**** Supplied data
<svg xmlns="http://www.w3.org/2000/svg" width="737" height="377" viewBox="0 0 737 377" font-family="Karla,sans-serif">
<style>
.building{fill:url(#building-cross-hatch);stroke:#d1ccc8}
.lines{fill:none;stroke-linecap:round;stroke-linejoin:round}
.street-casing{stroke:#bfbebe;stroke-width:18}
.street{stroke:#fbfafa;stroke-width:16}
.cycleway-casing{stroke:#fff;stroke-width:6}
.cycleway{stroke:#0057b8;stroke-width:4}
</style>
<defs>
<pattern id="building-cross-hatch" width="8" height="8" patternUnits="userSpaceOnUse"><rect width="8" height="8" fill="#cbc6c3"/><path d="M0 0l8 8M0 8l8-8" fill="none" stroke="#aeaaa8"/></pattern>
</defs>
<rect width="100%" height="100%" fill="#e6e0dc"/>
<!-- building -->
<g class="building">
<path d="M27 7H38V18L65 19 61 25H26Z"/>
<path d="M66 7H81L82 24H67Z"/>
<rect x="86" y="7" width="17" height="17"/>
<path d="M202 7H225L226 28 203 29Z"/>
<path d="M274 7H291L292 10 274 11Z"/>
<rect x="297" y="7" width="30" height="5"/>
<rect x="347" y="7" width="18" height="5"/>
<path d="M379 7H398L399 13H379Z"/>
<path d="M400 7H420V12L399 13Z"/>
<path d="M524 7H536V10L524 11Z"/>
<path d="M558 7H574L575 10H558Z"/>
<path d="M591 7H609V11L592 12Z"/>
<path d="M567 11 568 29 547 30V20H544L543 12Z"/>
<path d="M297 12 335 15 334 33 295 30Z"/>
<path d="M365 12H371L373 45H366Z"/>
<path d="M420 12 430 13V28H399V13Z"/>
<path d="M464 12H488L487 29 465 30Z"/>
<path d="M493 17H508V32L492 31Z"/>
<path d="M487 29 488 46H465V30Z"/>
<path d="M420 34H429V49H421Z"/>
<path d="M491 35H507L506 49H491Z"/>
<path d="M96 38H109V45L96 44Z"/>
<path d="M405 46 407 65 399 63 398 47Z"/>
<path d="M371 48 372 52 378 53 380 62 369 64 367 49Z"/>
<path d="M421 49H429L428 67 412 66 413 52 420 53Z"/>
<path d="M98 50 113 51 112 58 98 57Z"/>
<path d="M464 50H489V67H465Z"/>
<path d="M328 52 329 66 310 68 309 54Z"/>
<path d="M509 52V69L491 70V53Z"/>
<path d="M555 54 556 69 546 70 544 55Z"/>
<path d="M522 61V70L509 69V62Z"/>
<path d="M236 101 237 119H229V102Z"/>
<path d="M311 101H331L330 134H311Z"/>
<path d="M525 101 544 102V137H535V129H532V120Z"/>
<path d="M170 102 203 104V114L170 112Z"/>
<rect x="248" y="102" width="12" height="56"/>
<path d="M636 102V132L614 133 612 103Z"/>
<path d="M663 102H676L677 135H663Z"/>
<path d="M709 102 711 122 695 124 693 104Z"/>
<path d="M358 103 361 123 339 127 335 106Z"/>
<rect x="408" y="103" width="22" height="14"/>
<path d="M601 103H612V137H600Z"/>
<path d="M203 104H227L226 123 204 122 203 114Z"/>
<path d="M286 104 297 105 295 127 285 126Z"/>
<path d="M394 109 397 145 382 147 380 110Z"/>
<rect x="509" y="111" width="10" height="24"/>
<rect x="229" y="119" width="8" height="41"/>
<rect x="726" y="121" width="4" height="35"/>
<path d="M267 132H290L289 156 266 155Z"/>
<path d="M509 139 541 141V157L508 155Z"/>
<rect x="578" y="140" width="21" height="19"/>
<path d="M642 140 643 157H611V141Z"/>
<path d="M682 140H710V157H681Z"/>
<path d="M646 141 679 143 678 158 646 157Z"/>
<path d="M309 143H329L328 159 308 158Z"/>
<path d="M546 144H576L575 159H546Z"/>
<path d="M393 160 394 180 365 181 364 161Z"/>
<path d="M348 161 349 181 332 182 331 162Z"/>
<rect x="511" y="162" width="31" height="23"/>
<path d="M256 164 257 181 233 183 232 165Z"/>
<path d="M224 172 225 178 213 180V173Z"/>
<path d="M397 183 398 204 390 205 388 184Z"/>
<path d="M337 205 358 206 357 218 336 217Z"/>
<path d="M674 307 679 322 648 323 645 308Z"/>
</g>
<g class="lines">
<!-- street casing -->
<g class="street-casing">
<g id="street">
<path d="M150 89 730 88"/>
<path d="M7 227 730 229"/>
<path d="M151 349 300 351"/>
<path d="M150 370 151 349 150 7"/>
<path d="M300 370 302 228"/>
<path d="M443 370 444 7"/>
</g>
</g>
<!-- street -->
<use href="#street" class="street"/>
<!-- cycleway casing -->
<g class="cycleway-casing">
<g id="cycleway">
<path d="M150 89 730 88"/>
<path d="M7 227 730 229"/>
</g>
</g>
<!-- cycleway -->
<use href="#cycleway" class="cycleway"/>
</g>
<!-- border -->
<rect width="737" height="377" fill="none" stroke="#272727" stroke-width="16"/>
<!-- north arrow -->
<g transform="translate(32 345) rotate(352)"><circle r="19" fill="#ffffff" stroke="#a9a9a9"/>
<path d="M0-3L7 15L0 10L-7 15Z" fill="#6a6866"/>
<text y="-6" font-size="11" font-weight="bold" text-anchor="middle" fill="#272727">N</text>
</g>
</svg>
********
Work required -
Wherever a line holds the word "lines", copy that line out of the entries above.

Output of the task -
.lines{fill:none;stroke-linecap:round;stroke-linejoin:round}
<g class="lines">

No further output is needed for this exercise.